April 25 – Anzac Day

Posted on April 25, 2015

ANZAC = Australian and New Zealand Army Corps

During World War I, ANZAC and also some Canadian soldiers fought in the British forces at Gallipoli against the Ottoman Empire. They landed on Gallipoli on this date in 1915.

Where is Gallipoli? And why were soldiers from as far as Australia, New Zealand, England, and Canada fighting there?

Gallipoli is a peninsula (a bit of land surrounded by water on three sides) that forms the northern part of the strait that provided a sea route to the Russian Empire. Russia, France, and Great Britain were Allies during World War I, and the latter two nations mounted an attack on the Ottoman Empire in order to control the peninsula.

At the time, Australia and New Zealand and Canada were all “dominions” of Great Britain, which means that they were self-ruling but only semi-independent; their close ties with Britain meant that the these and other dominions could be called on for soldiers and equipment.

The Gallipoli campaign, like the rest of the war, was long and bloody. There were many casualties on both sides, and after eight months, the Allied forces withdrew to Egypt. It was considered a great victory for the Ottoman Empire – but of course, eventually the Allies triumphed and the Ottoman Empire crumbled.

Anzac Day is a day of remembrance of the people who fought at Gallipoli, especially the people who were injured or killed in the campaign. This remembrance is observed in Australia, New Zealand, the Cook Islands, Niue, Pitcairn Islands, and Tongo, and it used to be a national holiday in Papua New Guinea and Samoa, as well. Some people in Canada observe the holiday as well.

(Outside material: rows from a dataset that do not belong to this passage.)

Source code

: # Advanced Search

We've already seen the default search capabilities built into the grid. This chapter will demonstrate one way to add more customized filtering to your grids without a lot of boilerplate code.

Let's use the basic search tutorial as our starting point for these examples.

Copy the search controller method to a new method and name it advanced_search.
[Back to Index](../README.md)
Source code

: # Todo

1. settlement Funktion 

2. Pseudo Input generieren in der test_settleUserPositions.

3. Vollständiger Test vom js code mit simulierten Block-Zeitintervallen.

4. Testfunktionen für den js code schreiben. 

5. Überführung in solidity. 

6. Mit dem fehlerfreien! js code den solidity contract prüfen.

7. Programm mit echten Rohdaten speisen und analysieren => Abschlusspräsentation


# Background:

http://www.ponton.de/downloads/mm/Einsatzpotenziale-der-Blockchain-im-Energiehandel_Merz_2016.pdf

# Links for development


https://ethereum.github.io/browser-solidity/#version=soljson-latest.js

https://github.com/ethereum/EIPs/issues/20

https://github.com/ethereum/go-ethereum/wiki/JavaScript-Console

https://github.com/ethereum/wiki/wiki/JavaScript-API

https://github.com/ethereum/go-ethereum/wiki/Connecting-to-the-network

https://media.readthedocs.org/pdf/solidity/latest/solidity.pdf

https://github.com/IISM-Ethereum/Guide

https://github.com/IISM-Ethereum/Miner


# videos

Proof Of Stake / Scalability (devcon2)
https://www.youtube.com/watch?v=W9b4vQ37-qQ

Anzac Day was celebrated the very next year
after that April 25, 1915, landing.
Nowadays, in Australia and New Zealand, all their nations' people who have served in the armed forces, and especially all of those who died in all wars, conflicts, and peacekeeping operations, are celebrated on Anzac Day. It is an unusual national day in that two separate nations share the same remembrance day and also make reference to both countries in the holiday's name. Other shared days of remembrance tend to have more general names – such as “Armistice Day” and “VE Day” (Victory in Europe Day).

In order to celebrate this important day, there is a Dawn Service (because the ANZAC forces landed on Gallipoli at dawn), and there is a National Ceremony at the Australian War Memorial.